= Collapsed vein =

Medical injury

Collapsed veins are a common injury that results from repeated use of intravenous injections.

They can result from intravenous chemotherapy or when injection conditions are less than ideal, such as in the context of drug abuse.

== Causes ==

Dehydration can cause temporary vein collapse.

Permanent vein collapse occurs as a consequence of:
- Repeated injections, especially with blunt needles.
- Poor injection technique.
- Injection of substances which irritate the veins; in particular, fluids that are hypertonic (high osmolality), vasoactive, irritants, with an extreme pH (very acidic or alkaline), many chemotherapeutic drugs or liquid methadone intended for oral use.

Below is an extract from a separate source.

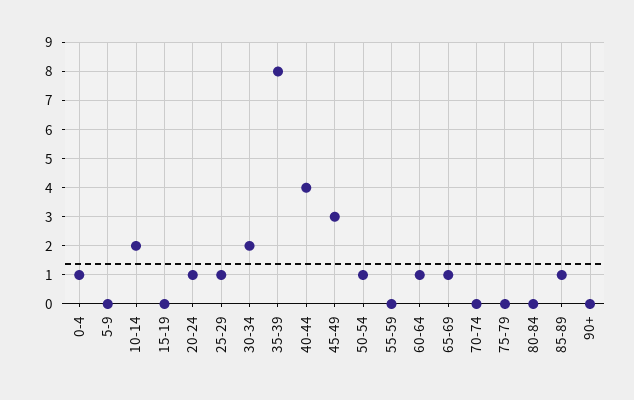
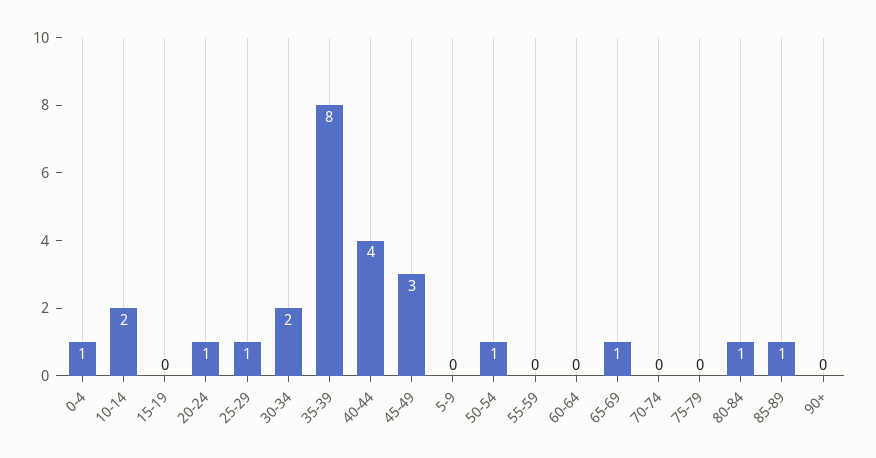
60-64: 1 -> 0
80-84: 0 -> 1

Smaller veins may collapse as a consequence of too much suction being used when pulling back against the syringe's plunger to check that the needle is in the vein. This will pull the sides of the vein together and, especially if inflamed, they may stick together causing the vein to block. Removing the needle too quickly after injecting can have a similar effect.

== Mechanism ==
Veins may become temporarily blocked if the internal lining of the vein swells in response to repeated injury or irritation. This may be caused by the needle, the substance injected, or donating plasma.

Individual endothelial cells may change the structure of their cytoskeleton when a vein collapses to better deal with the increased shear stress.

== Prognosis ==
Once endothelial swelling subsides, circulation will often become re-established. Collapsed veins may never recover. Many smaller veins are created by the body to circulate the blood, but they are not adequate for injections or IVs.

Research into solutions for patients with difficult venous access continues.